### What to produce
Only lines that contain the word "mLists" belong in the answer; copy them from the records below.
*** Listed entries Section Begins ***
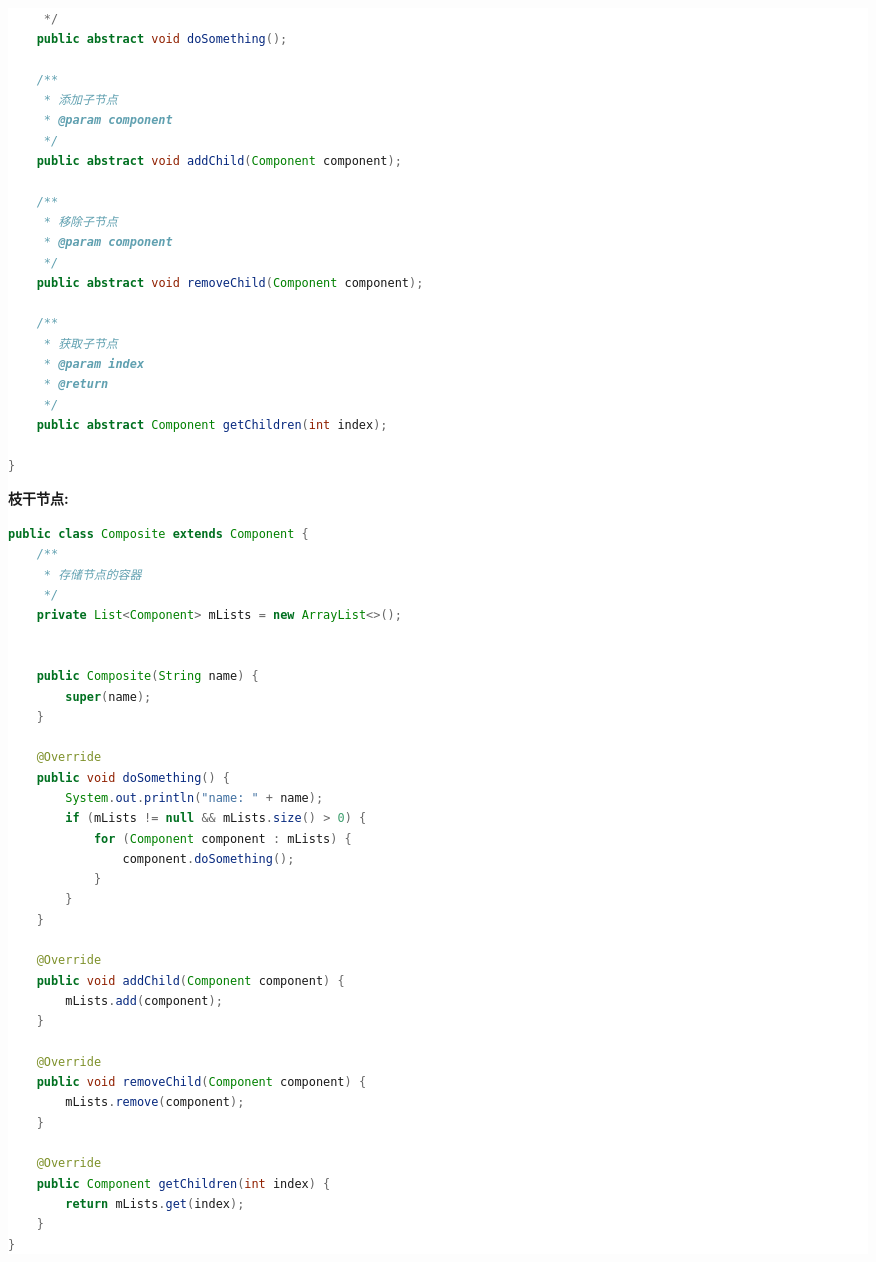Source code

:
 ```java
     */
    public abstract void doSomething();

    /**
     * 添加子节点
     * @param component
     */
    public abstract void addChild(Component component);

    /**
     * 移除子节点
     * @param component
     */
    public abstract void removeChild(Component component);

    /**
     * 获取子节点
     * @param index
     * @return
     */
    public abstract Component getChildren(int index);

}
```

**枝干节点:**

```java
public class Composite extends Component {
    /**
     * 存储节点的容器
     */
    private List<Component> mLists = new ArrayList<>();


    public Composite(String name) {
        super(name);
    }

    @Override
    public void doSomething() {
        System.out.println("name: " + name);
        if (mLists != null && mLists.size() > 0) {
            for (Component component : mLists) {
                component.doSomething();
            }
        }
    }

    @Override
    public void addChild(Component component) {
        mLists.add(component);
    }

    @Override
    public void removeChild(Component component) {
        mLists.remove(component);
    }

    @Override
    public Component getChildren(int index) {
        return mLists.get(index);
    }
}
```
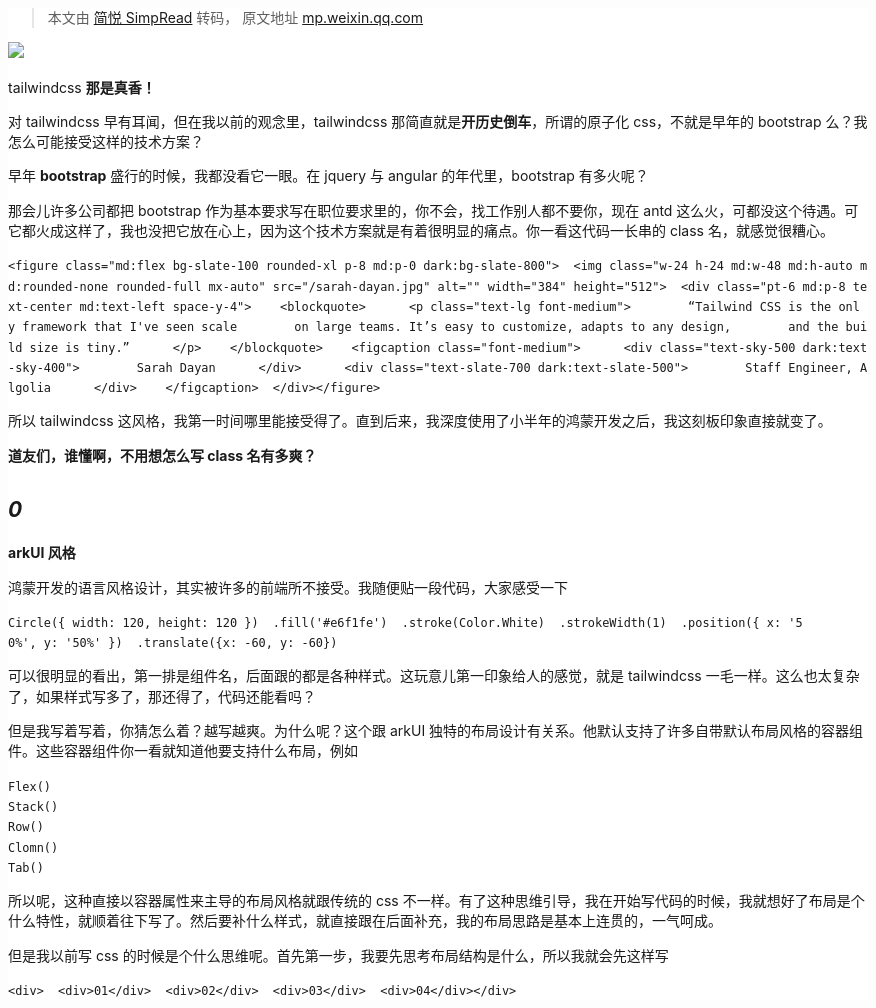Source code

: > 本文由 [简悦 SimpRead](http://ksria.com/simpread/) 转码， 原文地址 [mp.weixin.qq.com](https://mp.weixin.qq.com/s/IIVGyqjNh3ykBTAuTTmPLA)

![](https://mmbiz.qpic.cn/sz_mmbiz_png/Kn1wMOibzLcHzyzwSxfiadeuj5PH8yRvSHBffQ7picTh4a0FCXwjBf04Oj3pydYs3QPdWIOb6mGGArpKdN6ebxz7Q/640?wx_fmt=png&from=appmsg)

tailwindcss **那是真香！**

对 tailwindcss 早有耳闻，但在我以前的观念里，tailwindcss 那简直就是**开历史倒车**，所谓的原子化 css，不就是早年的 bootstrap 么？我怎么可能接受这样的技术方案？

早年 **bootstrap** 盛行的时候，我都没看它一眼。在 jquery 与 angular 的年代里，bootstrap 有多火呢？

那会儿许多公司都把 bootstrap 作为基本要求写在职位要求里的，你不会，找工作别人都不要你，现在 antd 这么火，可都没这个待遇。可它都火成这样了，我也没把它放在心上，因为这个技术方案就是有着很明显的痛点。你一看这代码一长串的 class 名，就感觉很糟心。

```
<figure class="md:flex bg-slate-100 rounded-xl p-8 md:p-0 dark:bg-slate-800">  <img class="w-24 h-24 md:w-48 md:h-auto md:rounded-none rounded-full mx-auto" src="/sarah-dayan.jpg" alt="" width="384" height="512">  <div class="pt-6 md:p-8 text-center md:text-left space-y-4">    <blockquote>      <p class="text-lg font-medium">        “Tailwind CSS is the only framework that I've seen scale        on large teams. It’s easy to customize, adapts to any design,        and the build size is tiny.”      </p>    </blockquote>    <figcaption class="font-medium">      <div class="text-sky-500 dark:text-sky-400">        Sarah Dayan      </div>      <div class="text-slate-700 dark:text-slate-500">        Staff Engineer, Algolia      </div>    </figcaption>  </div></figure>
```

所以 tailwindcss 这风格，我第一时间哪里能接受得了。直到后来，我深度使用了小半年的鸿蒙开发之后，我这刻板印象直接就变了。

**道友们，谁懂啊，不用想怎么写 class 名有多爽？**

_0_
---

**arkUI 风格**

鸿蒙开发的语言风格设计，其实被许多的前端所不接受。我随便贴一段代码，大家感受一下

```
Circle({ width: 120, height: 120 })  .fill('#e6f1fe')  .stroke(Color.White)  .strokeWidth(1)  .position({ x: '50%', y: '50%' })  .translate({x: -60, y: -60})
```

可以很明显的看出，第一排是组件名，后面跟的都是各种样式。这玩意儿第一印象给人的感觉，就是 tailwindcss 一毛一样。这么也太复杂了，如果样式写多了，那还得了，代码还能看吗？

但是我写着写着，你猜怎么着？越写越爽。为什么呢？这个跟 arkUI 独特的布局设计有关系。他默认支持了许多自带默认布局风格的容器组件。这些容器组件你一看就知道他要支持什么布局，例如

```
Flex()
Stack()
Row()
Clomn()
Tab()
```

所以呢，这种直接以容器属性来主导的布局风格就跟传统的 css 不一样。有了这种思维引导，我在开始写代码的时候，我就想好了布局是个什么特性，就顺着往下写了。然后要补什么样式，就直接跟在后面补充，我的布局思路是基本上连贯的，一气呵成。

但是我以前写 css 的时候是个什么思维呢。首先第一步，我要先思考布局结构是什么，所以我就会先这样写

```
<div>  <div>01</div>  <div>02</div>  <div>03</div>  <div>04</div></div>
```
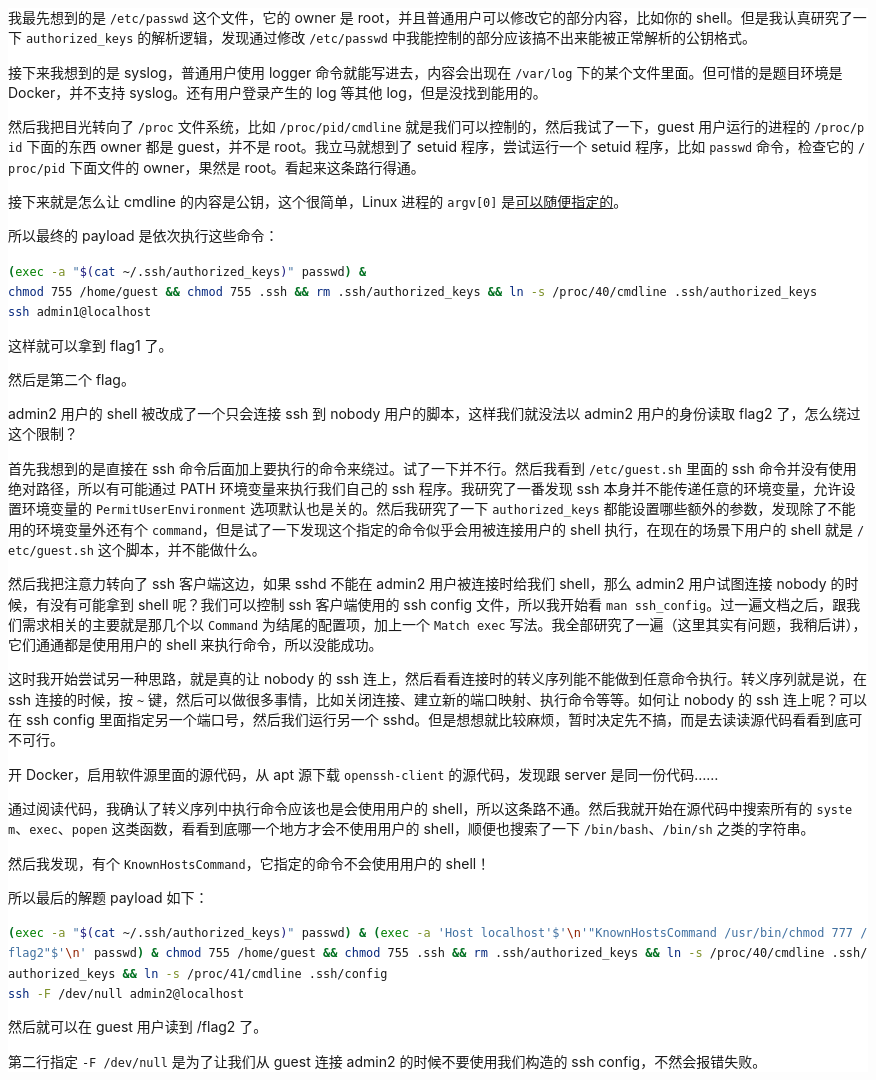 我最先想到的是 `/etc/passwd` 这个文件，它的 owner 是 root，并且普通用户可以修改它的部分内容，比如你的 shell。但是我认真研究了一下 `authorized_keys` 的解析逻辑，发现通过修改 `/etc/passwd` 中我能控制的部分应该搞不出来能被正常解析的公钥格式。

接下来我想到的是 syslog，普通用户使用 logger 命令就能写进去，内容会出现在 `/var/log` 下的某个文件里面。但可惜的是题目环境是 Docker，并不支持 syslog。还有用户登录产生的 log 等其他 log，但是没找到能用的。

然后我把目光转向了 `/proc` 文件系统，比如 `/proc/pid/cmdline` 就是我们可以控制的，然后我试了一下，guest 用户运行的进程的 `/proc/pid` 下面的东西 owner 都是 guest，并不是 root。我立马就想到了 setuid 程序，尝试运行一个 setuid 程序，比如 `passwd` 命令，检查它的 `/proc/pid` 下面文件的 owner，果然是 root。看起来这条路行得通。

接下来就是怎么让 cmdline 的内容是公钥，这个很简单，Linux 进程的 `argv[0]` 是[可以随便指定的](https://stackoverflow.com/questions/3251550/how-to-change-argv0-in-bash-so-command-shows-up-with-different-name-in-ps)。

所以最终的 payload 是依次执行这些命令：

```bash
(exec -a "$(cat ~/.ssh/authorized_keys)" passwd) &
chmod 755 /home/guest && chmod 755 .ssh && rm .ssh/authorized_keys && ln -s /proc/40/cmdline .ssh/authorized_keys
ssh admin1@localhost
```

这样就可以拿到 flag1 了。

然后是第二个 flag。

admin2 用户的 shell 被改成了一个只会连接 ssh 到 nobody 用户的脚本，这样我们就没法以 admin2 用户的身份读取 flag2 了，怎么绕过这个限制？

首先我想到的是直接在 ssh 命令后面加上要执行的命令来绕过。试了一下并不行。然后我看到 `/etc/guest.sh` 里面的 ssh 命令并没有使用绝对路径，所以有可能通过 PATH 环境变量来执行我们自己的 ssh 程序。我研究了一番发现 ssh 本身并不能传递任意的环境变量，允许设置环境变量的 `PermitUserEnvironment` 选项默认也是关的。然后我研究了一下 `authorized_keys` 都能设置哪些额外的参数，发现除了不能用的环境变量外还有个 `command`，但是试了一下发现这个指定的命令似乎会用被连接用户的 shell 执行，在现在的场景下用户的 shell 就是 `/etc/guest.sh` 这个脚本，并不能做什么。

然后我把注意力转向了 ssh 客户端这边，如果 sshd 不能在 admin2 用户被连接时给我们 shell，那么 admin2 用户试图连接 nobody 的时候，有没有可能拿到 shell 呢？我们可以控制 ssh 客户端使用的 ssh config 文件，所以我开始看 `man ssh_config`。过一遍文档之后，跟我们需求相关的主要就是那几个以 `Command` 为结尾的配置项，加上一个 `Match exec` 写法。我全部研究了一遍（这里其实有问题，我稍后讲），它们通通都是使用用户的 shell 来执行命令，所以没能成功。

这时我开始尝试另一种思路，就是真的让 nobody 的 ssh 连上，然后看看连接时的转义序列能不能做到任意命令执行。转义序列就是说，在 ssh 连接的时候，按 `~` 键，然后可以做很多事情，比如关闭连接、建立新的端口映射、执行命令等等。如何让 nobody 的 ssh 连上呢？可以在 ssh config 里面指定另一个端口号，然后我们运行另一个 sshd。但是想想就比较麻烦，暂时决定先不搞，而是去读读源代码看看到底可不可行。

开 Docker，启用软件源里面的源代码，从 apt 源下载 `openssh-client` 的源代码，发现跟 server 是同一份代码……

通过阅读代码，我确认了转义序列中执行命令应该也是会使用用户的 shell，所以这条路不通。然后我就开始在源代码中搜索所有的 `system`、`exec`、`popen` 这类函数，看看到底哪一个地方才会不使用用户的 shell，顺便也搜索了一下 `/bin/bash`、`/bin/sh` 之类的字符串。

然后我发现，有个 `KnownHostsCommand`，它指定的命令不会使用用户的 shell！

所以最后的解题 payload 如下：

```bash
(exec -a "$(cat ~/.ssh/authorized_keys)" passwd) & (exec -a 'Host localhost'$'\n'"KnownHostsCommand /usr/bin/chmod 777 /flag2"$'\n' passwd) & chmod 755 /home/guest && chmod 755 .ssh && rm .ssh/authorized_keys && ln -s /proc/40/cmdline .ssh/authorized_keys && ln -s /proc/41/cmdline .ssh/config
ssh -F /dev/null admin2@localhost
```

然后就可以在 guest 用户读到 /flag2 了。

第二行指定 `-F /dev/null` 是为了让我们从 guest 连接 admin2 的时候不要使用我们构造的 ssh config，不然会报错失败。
*** Listed entries Section Ends ***
### Answer to this exercise
    private List<Component> mLists = new ArrayList<>();
        if (mLists != null && mLists.size() > 0) {
            for (Component component : mLists) {
        mLists.add(component);
        mLists.remove(component);
        return mLists.get(index);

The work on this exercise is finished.